In Pareto lines on bar charts – an Excel fudge, Alex Kerin of Data Driven Consulting took data from a very badly distorted pie chart, and generated a Pareto chart. I busted the pie in Extra Distortion in a Pie Chart, but thought I’d chime in on the subject of Pareto Charts.
A Pareto Chart is a horizontal or vertical bar chart with its data sorted in descending order. The largest items (categories) in the chart are listed first for emphasis. Often a line is overlaid on the bar chart, showing cumulative sums or percentages of the total.
The Pareto Principle, named for Italian economist Vilfredo Pareto, is based on the observation that most of the effects of an action come from a small amount of the causes. This is often called the 80-20 rule, implying that 80% of the failures come from 20% of the types of defect, or that 80% of one’s sales come from 20% of one’s customers, or pretty much any 80-20 metaphor you can come up with.

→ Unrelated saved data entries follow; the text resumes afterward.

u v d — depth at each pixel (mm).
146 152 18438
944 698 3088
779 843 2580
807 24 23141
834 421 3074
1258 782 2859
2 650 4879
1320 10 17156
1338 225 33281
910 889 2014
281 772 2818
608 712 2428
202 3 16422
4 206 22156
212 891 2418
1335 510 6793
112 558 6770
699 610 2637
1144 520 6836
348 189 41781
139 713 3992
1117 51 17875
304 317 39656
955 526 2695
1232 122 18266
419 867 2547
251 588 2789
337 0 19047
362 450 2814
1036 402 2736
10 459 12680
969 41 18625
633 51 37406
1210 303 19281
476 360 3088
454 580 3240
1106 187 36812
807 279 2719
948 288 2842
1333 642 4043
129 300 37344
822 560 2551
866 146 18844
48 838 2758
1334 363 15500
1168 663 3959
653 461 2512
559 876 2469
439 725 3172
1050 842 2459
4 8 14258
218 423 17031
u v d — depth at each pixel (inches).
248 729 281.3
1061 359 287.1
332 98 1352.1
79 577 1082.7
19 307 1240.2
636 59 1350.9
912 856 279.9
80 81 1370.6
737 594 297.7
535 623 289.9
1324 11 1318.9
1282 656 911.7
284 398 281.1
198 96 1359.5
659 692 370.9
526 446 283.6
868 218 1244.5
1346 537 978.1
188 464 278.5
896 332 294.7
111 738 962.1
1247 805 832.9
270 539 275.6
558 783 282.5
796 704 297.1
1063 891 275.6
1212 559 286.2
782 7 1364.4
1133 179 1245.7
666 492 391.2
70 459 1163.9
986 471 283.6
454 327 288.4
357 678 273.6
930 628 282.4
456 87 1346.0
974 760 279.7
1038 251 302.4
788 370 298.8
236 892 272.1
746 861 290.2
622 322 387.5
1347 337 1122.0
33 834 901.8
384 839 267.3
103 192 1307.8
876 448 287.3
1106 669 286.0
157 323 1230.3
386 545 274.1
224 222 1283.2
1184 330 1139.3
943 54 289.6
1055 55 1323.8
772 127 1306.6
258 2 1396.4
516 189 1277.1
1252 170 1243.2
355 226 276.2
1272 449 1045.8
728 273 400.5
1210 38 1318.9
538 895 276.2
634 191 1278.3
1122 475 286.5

The simplest Pareto chart is a plain column chart.
The percentages of each value are used as data labels. In this case, obviously the first three bars are substantially taller than any of the rest.The last four bars aren’t even as tall as the axis line is thick, so the bottom five categories can be combined into a category called “Other”.
To show the cumulative proportion of items (in this case, apps you can buy for your iPhone), a line can be added to show the percentage on a secondary axis. In Excel this is a simple column-line combination chart on two axes.
This shows that we didn’t reach 80% of the effect until about 50% of the categories were accounted for. It’s still disproportionate, but not as severely as the “80-20″ nickname would indicate.
An alternative approach plots the accumulated value line on the same scale as the individual bars, with data labels showing the cumulative percentages. In Excel it’s even simpler: a column-line combination chart on one axis.
The heights of all bars is reduced substantially, but lowering the resolution also stresses that none of the bars is a huge amount of the total.
Vertical bars seem to be more common in Pareto charts, but there are problems with this orientation. The category labels have to be listed vertically, making them hard to read. Data labels may overlap; the labels were placed in a distracting staggered layout to make them legible.
To remedy these legibility problems, the chart can be rotated. Categories and percentage labels in the following chart are perfectly legible.
There is no difference in our ability to interpret the data in this chart, compared to the first vertically oriented chart above.
As before, a line can be added to show the percentage on a secondary axis. In Excel this requires a bit of a trick, using a bar-XY combination chart on two axes. For the XY series, X is the percentage and Y indicates the order of the categories.
Again, the readability is the same for horizontally and vertically aligned charts.
Anything done vertically can also be done horizontally.
I prefer the horizontal bar charts for improved readability of the labels. In most cases I also prefer the one-axis version, where the line shows the accumulated totals on the same scale as the individual values.